The disparity may reflect differences between surgical sites, predominance of somatic or visceral pain, and variations in the concentrations and volumes of local anesthetics. In the analysis of this study, several blockade techniques were grouped (wound infiltration, spinal anesthesia, epidural, and fascia blocks). Therefore, it was not possible to identify which of them specifically influenced the outcomes. Thus, conclusions about this association are limited.

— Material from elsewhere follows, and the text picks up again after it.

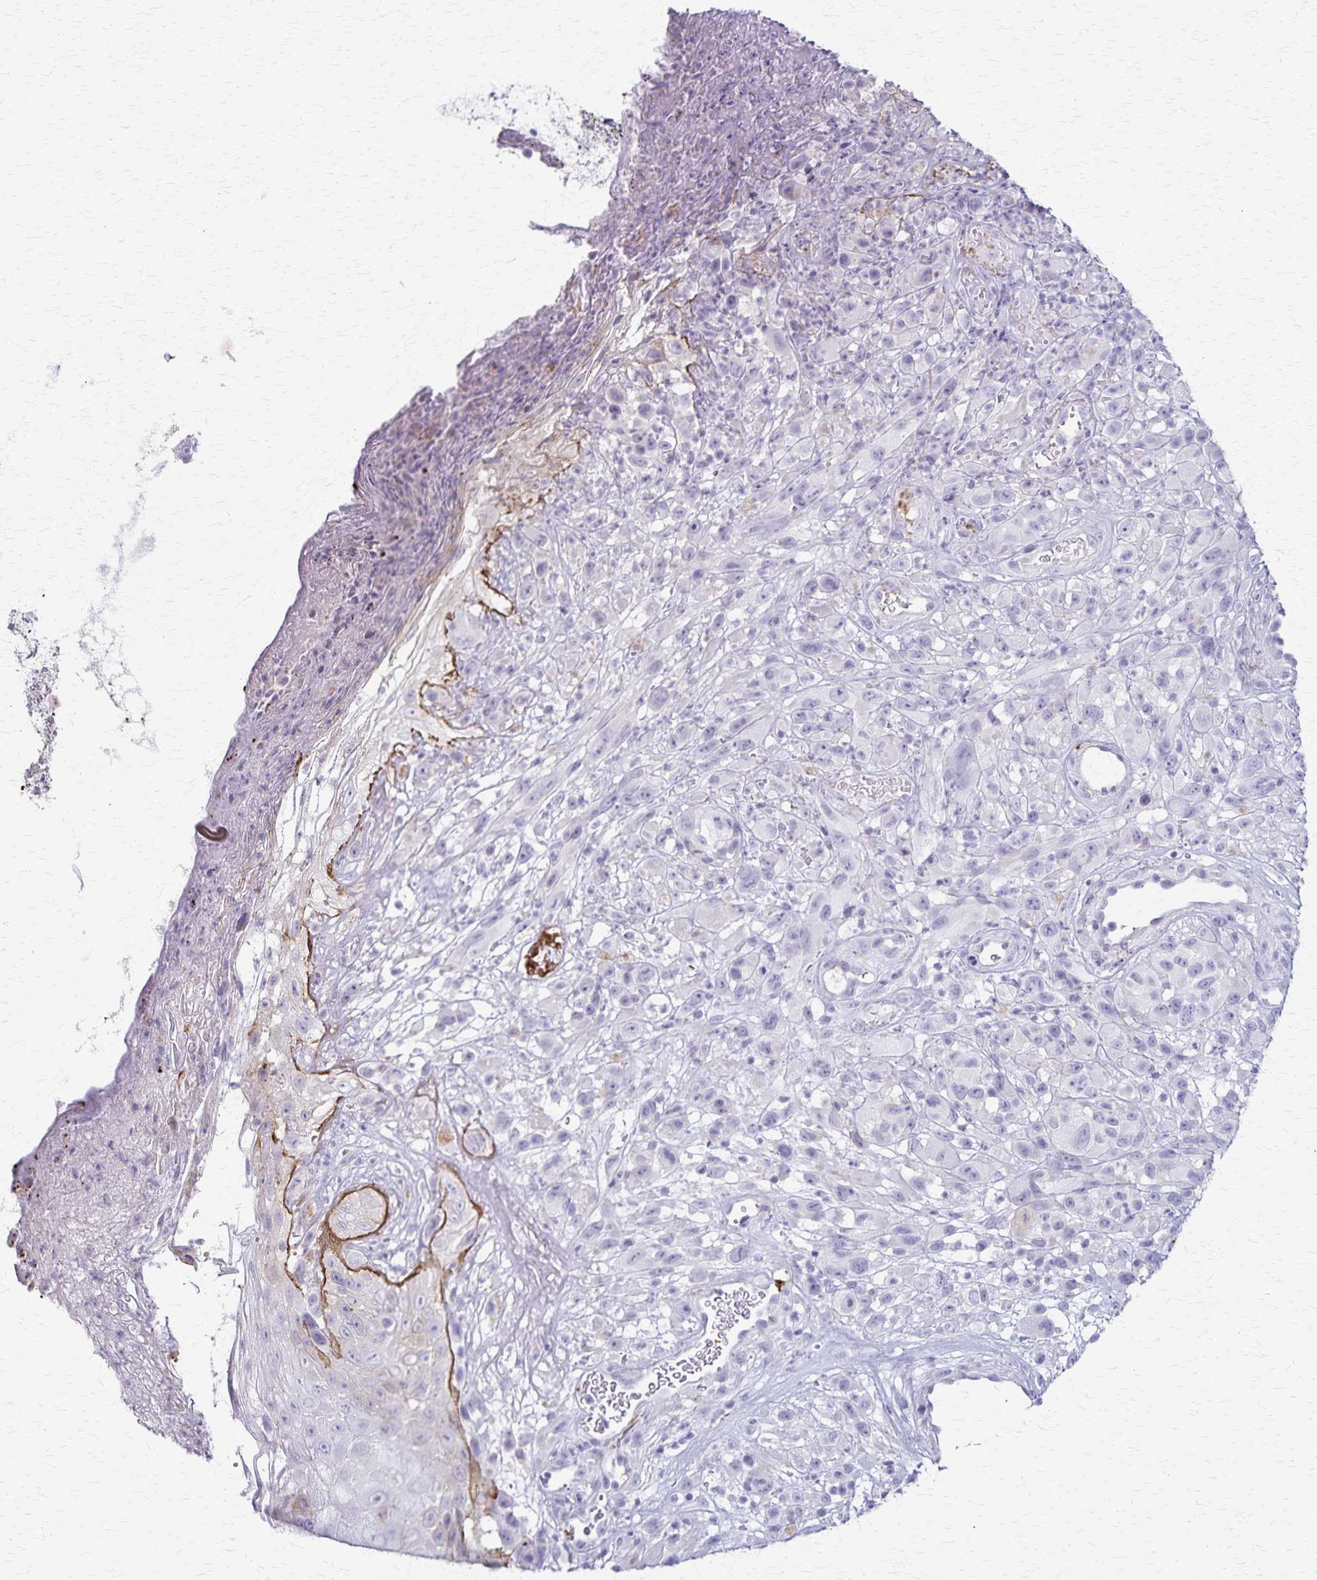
{"staining": {"intensity": "negative", "quantity": "none", "location": "none"}, "tissue": "melanoma", "cell_type": "Tumor cells", "image_type": "cancer", "snomed": [{"axis": "morphology", "description": "Malignant melanoma, NOS"}, {"axis": "topography", "description": "Skin"}], "caption": "The photomicrograph exhibits no staining of tumor cells in malignant melanoma.", "gene": "RASL10B", "patient": {"sex": "male", "age": 68}}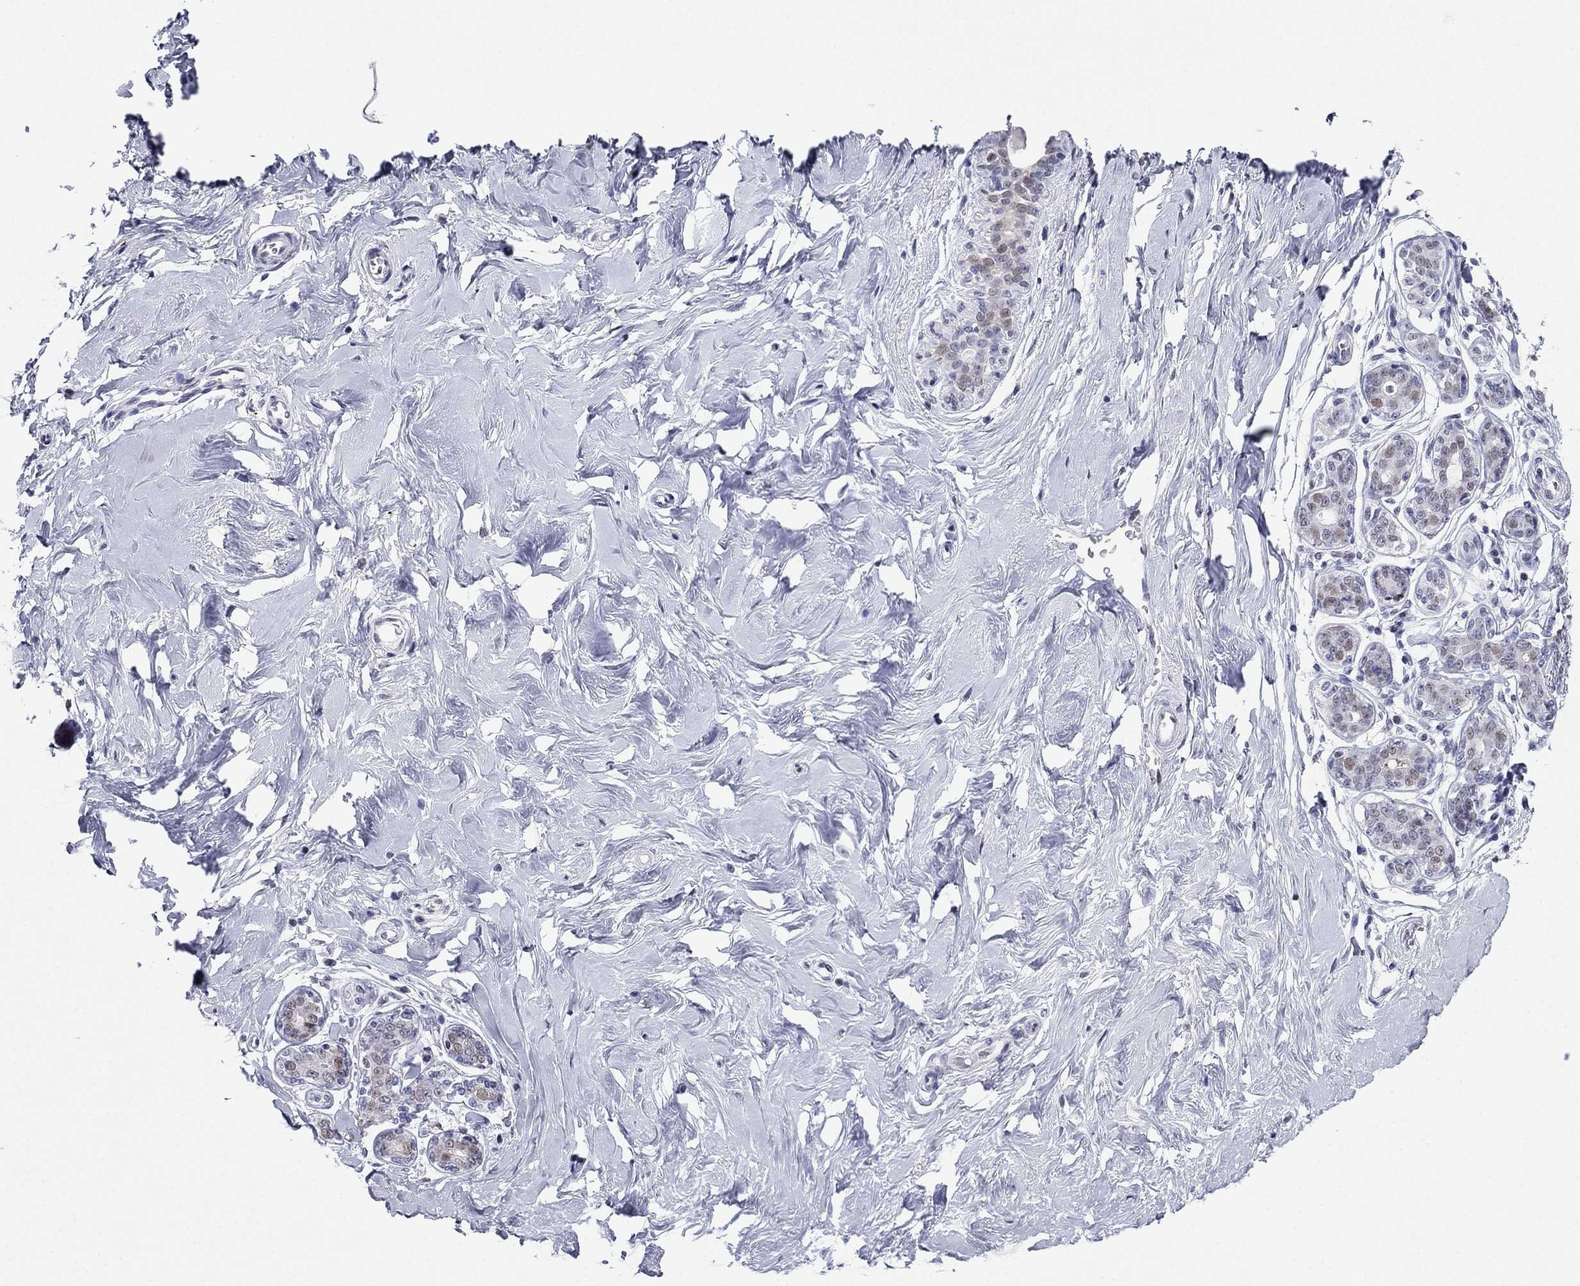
{"staining": {"intensity": "negative", "quantity": "none", "location": "none"}, "tissue": "breast", "cell_type": "Adipocytes", "image_type": "normal", "snomed": [{"axis": "morphology", "description": "Normal tissue, NOS"}, {"axis": "topography", "description": "Skin"}, {"axis": "topography", "description": "Breast"}], "caption": "The histopathology image exhibits no significant positivity in adipocytes of breast.", "gene": "PPM1G", "patient": {"sex": "female", "age": 43}}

This study has additional limitations that deserve to be noted. First, due to its observational design, it is not possible to establish causal relationships. In addition, although the questionnaire administrators were instructed to remain neutral, application bias cannot be completely excluded. The use of questionnaires also indicates the potential for recall bias. Finally, this is a single-center study, with assessment of postoperative recovery limited to the first 24 hours after the procedure, in a public university hospital in a developing country, where socioeconomic and cultural factors may influence the results. Therefore, extrapolation of the findings to other populations should be done with caution.
Conclusions
In this analysis, most patients reported an excellent or good postoperative recovery; however, when compared to preoperative scores, there was no overall statistical difference. Among the perioperative factors evaluated, the variables sex and anesthetic technique showed an association with the quality of recovery perceived by the patients. Due to the observational nature of the study and the limitations pointed out, it is understood that further studies are necessary to elucidate and extrapolate the data presented.